__DOCUMENT EXCERPT__
------

Ray Nash (February 27, 1905May 21, 1982) was an American graphic arts historian and expert on calligraphy and the history of printing.

Biography 
Nash was born in Oregon and was a 1928 graduate of the University of Oregon. He was an art instructor at the New School in New York. In 1937 he began a long association with Dartmouth College as a lecturer; he received a graduate degree there in 1949 (along with an M.A. from Harvard in 1947), was a professor of art in 1949, Director of Publications in 1960, and a professor emeritus in 1970. Nash ran the Graphic Arts Workshop at Dartmouth from 1937 until 1970.

In 1945, Nash designed a new railroad schedule for the Boston & Maine Railroad featuring legible typography and cartoon illustrators to decipher the previously confusing data. From 1953 to 1965, Nash was co-editor with Roderick Stinehour of Printing & Graphic Arts, a journal devoted to typography and printing and printed by the Stinehour Press in Lunenberg, Vermont.

Nash was awarded the AIGA medal in 1956.

------

__ASSIGNMENT A__
Reproduce the records below line for line, leaving out the pictures.

__RECORDED INFORMATION__
------

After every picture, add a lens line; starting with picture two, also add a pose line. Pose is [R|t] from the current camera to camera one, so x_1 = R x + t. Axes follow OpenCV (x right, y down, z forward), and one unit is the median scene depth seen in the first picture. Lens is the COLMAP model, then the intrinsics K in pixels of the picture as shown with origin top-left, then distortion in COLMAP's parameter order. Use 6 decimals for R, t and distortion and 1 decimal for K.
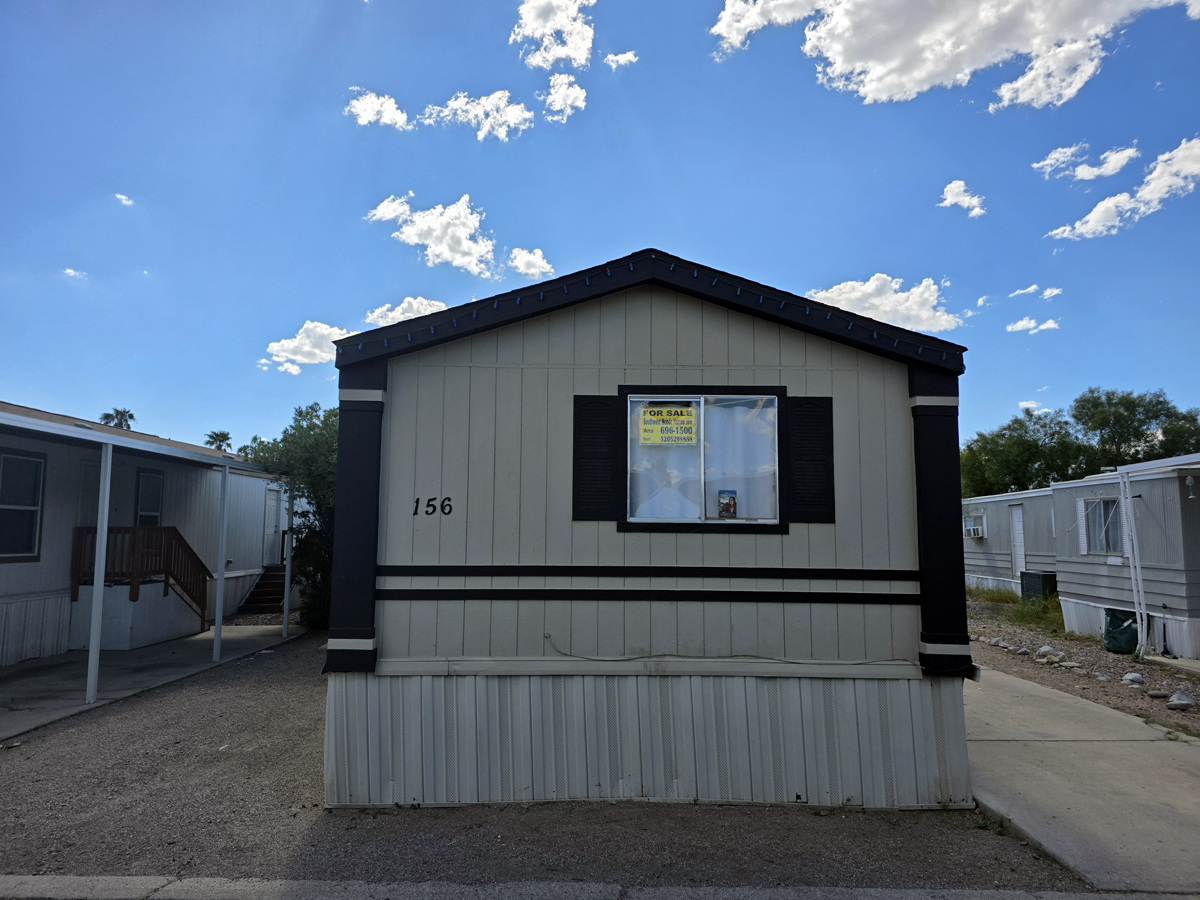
lens RADIAL K [[780.7, 0, 569.1], [0, 780.7, 442.3], [0, 0, 1]] dist [0.063330, -0.022916]
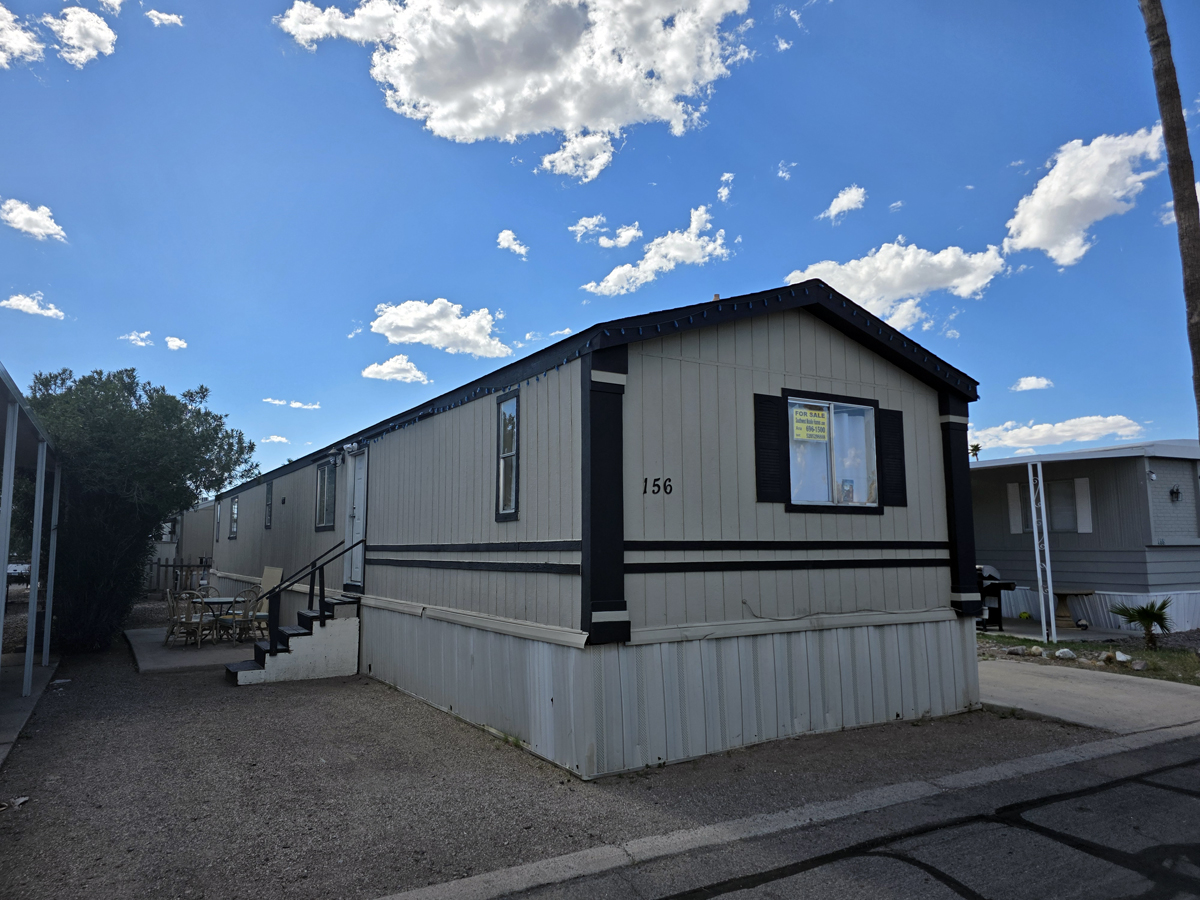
lens RADIAL K [[780.7, 0, 556.7], [0, 780.7, 438.7], [0, 0, 1]] dist [0.063330, -0.022916]
pose [[0.867545, 0.054732, 0.494337, -0.841553], [-0.047446, 0.998501, -0.027286, 0.053640], [-0.495090, 0.000217, 0.868842, 0.138895]]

------

__ASSIGNMENT B__
In the Ray Nash biography, for which railroad did Nash design a new schedule in 1945?

__ANSWER SPACE A__
After every picture, add a lens line; starting with picture two, also add a pose line. Pose is [R|t] from the current camera to camera one, so x_1 = R x + t. Axes follow OpenCV (x right, y down, z forward), and one unit is the median scene depth seen in the first picture. Lens is the COLMAP model, then the intrinsics K in pixels of the picture as shown with origin top-left, then distortion in COLMAP's parameter order. Use 6 decimals for R, t and distortion and 1 decimal for K.
lens RADIAL K [[780.7, 0, 569.1], [0, 780.7, 442.3], [0, 0, 1]] dist [0.063330, -0.022916]
lens RADIAL K [[780.7, 0, 556.7], [0, 780.7, 438.7], [0, 0, 1]] dist [0.063330, -0.022916]
pose [[0.867545, 0.054732, 0.494337, -0.841553], [-0.047446, 0.998501, -0.027286, 0.053640], [-0.495090, 0.000217, 0.868842, 0.138895]]

__ANSWER SPACE B__
The Boston & Maine Railroad.